# Shipping eggs...



## louisvillain (Feb 3, 2007)

Just wondering, how well do you think eggs would ship in say, wet java/peat moss? And what would the chances of them remaining viable if dipped in a methylene blue solution be? not talking large numbers of eggs, maybe a couple dozen.


----------



## ICEE (Feb 3, 2007)

who knows they might all die i wuldnt try it


----------



## Leasure1 (Jul 24, 2006)

no, no, and no


----------



## hastatus (Jan 16, 2003)

House of Tropicals in Ohio used to ship piranha eggs with success and a guarantee they would hatch if their directions were followed. To my knowledge, they did quite well. You would have to look them up in the phone book in Cincinnati.


----------



## louisvillain (Feb 3, 2007)

Interesting......P's are illegal as buggery here(Oz), however I did keep a tank when I was living in Canada. Given the price us aussies are willing to pay for available but less common species(1k+ for a 4" Motoro ray, $300-400 for a bichir) it makes the idea of trying to get in some viable eggs VERY tempting. I was planning a holiday back to Canada afetr uni finishes, might have to visit some breeders


----------



## Cal68 (Mar 23, 2007)

i guess you can ship them anyways..they wont know its piranha eggs...


----------



## louisvillain (Feb 3, 2007)

Cal68 said:


> i guess you can ship them anyways..they wont know its piranha eggs...

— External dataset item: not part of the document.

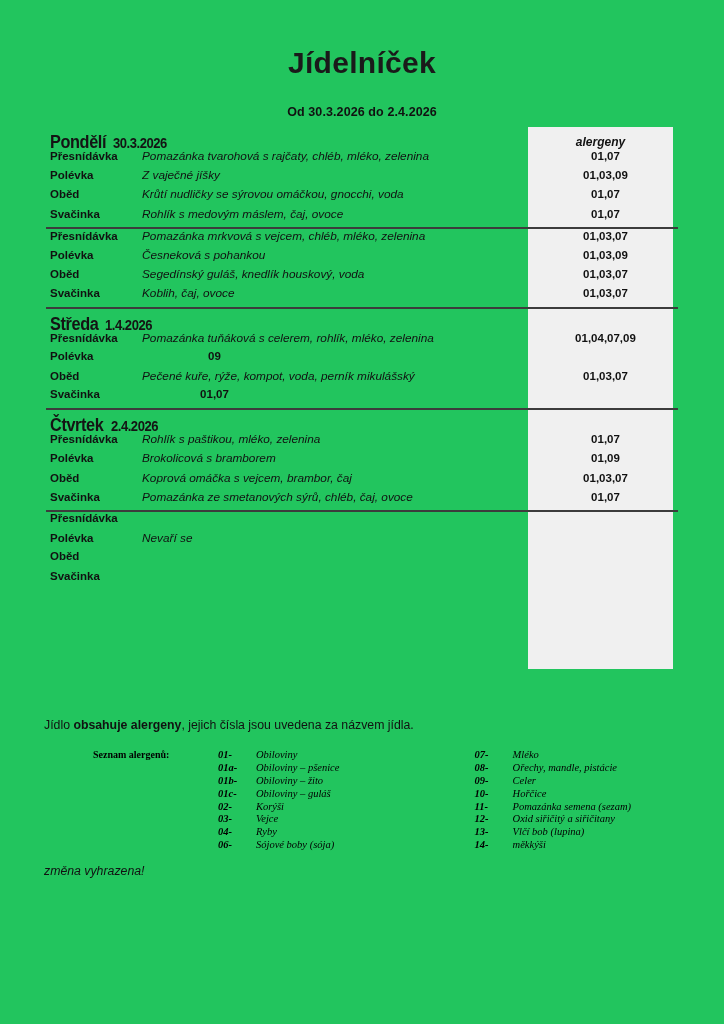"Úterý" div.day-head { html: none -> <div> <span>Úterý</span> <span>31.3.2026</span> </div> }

LOL wish it was that easy, Australia has some of the strictest quarantine in the world. EVERYTHING coming into the country gets scanned, and the fines for importing prohibited goods are nutso. If it was possible to bring them in on your person or inconspicously in a luggage maybe, but mail would prolly never get through. Still there are heaps of fish around that are illegal imports and definitely not the result of local breeders, I see asian aros in shops from time to time...they gotta get here somehow.


----------



## Cal68 (Mar 23, 2007)

thats right..i know if you try to bring some fruit seed from vietnam, you'd get a hefty fine too. the question is is it worth the risk i bet..aros are exp and worth the risk..i dunno about small amout of reds...esp. when pple been breeding them in captive. good luck with it though


----------



## louisvillain (Feb 3, 2007)

Funny thing is the asians prices don't seem overly inflated, all things considered. Last one I saw was a super red about 7" for $1500. On the other hand I got offered a 12"+ payara/hydrolycus for $5000. Your $5 baby red might be worth a few hundred dollars here. I think the value of a group of small P's would warrant the risk, whether or not I'd like to be the person running that risk is another thing. Anyway, this has kinda moved off topic, if mods want to close or move is cool.


----------



## DemDesBri (Feb 28, 2007)

I would not risk it though, they would be dead on arrival. No doubt about it!


----------